De retour du Vietnam, Mgr Seitz publie, en 1977, Le temps des chiens Muets, ce qui lui vaut l’hostilité de l’épiscopat français au point que le pape, qui voulait le nommer délégué apostolique pour la diaspora vietnamienne, dut renoncer à son projet. Les « chiens muets », en effet, sont ceux qui ont refusé d’avertir, d’aboyer, pour pointer du doigt les crimes des communistes et le drame qui se jouait dans la chrétienté vietnamienne. Paul Seitz a connu toute la guerre du Vietnam dont il a été expulsé manu militari par les communistes. Alors, il témoigne « simplement parce que la vérité doit être dite » et, aux Vietnamiens communistes qui déforment la réalité aux yeux de l’opinion, il écrit : « Vous seriez en droit de me mépriser, sachant fort bien qui je suis, si je m’étais tu ». Mais l’Église conciliaire, qui n’avait pas voulu condamner le communisme, ne veut pas non plus de ce témoignage trop véridique. C’est dans ces circonstances que l’évêque missionnaire rencontre Mgr Lefebvre, lui aussi missionnaire, et ils tombent d’accord sur l’état déplorable de l’église de France. Hélas, comme beaucoup Mgr Seitz reproche à l’évêque de fer sa prétendue désobéissance. C’est que le premier n’a pas reçu la formation du second. Mgr Seitz est un évêque zélé et pieux, dont le progrès spirituel est d’ailleurs bien mis en lumière grâce à ses carnets personnels mais, contrairement à Mgr Lefebvre, il a fait son séminaire à Paris et a finalement peu étudié : n’ayant pas beaucoup de goût pour les livres, il n’a passé ni son bac ni même son brevet élémentaire mais, à 15 ans, il s’est orienté vers l’agriculture. C’est au séminaire qu’il va devoir rattraper le retard mais sa santé fragile interrompra souvent ses études. Ainsi il n’a pas vu la gravité des erreurs proclamées au concile Vatican II, buvant innocemment tout ce que disaient les théologiens les plus avancés. Mgr Lefebvre ne disait-il pas qu’il remerciait tous les jours d’avoir eu le Père le Floch au séminaire français de Rome pour leur enseigner l’antilibéralisme des papes des XIXe et XXe siècles ?

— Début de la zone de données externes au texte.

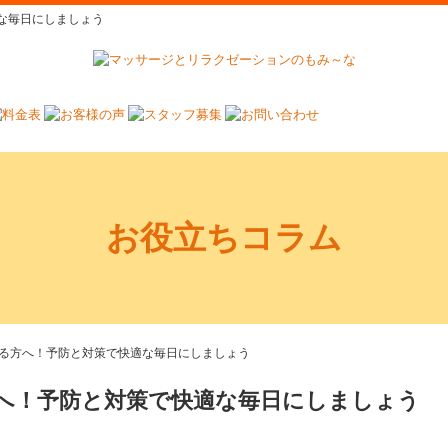
な毎日にしましょう
お役立ちコラム
る方へ！予防と対策で快適な毎日にしましょう
へ！予防と対策で快適な毎日にしましょう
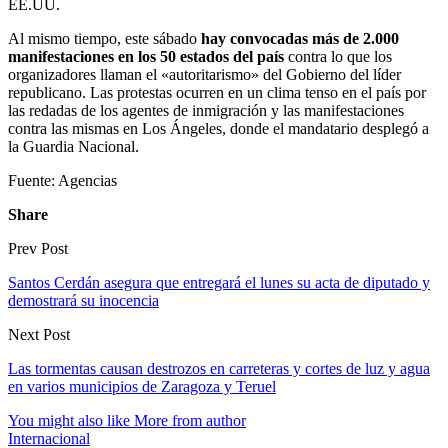
EE.UU.
Al mismo tiempo, este sábado
hay convocadas más de 2.000
manifestaciones en los 50 estados del país
contra lo que los
organizadores llaman el «autoritarismo» del Gobierno del líder
republicano. Las protestas ocurren en un clima tenso en el país por
las redadas de los agentes de inmigración y las manifestaciones
contra las mismas en Los Ángeles, donde el mandatario desplegó a
la Guardia Nacional.
Fuente: Agencias
Share
Prev Post
Santos Cerdán asegura que entregará el lunes su acta de diputado y
demostrará su inocencia
Next Post
Las tormentas causan destrozos en carreteras y cortes de luz y agua
en varios municipios de Zaragoza y Teruel
You might also like
More from author
Internacional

C’est donc une biographie passionnante qui met en lumière une chrétienté souvent méconnue et fait connaître une belle âme de missionnaire au milieu de ce XXe siècle en pleine crise.

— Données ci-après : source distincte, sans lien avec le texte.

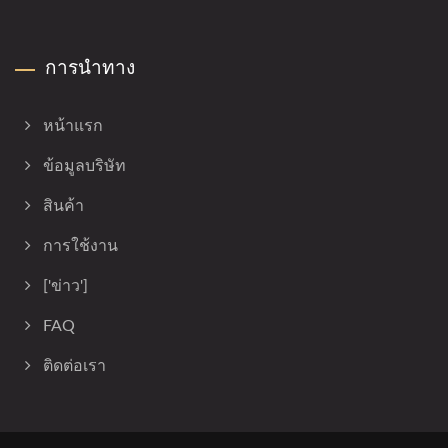
การนำทาง
หน้าแรก
ข้อมูลบริษัท
สินค้า
การใช้งาน
['ข่าว']
FAQ
ติดต่อเรา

Pour ceux qui n’auraient pas le temps ou l’appétit de s’attaquer à une biographie bien documentée de plus de 300 pages, le père Paul Carat des Missions Étrangères de Paris en a fait une plus courte, d’une centaine de pages, intitulée Mgr Paul Seitz : Missionnaire durant la guerre d’Indochine. D’un très bon esprit et très abordable, cette dernière peut très facilement être lue par les jeunes adolescents.